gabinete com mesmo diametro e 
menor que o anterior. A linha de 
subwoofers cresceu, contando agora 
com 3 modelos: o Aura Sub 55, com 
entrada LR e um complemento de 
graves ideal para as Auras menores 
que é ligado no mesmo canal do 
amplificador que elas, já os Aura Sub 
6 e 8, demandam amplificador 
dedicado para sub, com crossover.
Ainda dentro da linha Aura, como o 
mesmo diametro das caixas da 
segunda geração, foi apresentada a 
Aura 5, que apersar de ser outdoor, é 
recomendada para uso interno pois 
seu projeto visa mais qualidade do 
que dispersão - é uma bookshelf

§

Work required:
Rewrite the text of the records, changing "amplificador" to "receiver" wherever it occurs and leaving everything else unchanged.

Output:
gabinete com mesmo diametro e 
menor que o anterior. A linha de 
subwoofers cresceu, contando agora 
com 3 modelos: o Aura Sub 55, com 
entrada LR e um complemento de 
graves ideal para as Auras menores 
que é ligado no mesmo canal do 
receiver que elas, já os Aura Sub 
6 e 8, demandam receiver 
dedicado para sub, com crossover.
Ainda dentro da linha Aura, como o 
mesmo diametro das caixas da 
segunda geração, foi apresentada a 
Aura 5, que apersar de ser outdoor, é 
recomendada para uso interno pois 
seu projeto visa mais qualidade do 
que dispersão - é uma bookshelf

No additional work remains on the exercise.